PS : Mieux : mon pote Siné, l’ancêtre des caricaturistes, censuré par l’Express de JJSS dans les années 60 quand il s’attaquait à la torture en Algérie, le grand Siné, donc, celui de Siné-Massacre en 68, qui voue à Val une admiration très relative, a été attaqué par Claude Askolovitch (Nouvel Obs) sur RTL le 8 juillet. Motif : Siné a écrit dans Charlie Hebdo :« Jean Sarkozy a déclaré vouloir se convertir au judaïsme avant d’épouser sa fiancée, juive, et héritière des fondateurs de Darty. Il fera son chemin ce petit… ». Jugement d’Askolovitch : Siné est antisémite. Val devrait le virer. Si Siné avait écrit : « Jean Sarkozy a déclaré vouloir se convertir à l’islamisme avant d’épouser sa fiancée, mulsulmane et héritière des fondateurs de Tati », il serait anti-arabe ? Voilà où en sont les dérives des amis de Val !

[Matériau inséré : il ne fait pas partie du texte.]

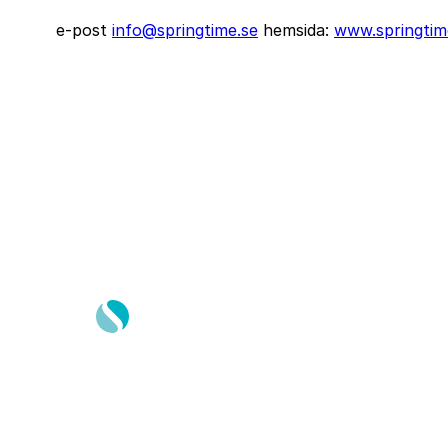
e-post
info@springtime.se
hemsida:
www.springtim
Springtime Resor AB
Gustavslundsvägen 151E
167 51, Bromma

Point final : Val veut virer Siné en exigeant une lettre d’excuses ! Les bureaucrates n’aiment pas les esprits libres !
Jean Cau est resté 9 ans secrétaire de Sartre. Il a quitté ce poste de son plein gré. Il a donc fait du bon boulot auprès de Sartre, sinon il aurait été viré. Il n’y a pas à l’attaquer sur ce point.
Mais c’est parce qu’il est devenu un écrivain de droite qu’Arthur l’attaque. Cau s’en est expliqué très longuement dans son livre "Le meurtre d’un enfant" (Gallimard). Je résume : fils d’un ouvrier et d’une femme de ménage, il ne s’est jamais senti tout à fait à sa place dans le milieu de la bourgeoisie intellectuelle de gauche. Mais il appréciait et admirait Sartre, c’est pourquoi il l’a servi pendant 9 ans. (il en fait d’ailleurs un sympathique portrait dans l’un de ses derniers livres, "Croquis de mémoire", édité par Julliard).
Jean Cau a donc un jour repris sa liberté, ce qui était une décision courageuse, car il avait une position bien assise à gauche : les journaux, comme Le Monde ou L’Obs, qui chantaient ses louanges se sont mis soit à l’insulter, soit à faire silence sur lui. Mais Cau a tenu bon, il a préféré être lui-même plutôt que mentir pour faire carrière.
Moi, n’en déplaise à M. Arthur, j’admire le courage, l’intégrité et le talent littéraire de Jean Cau.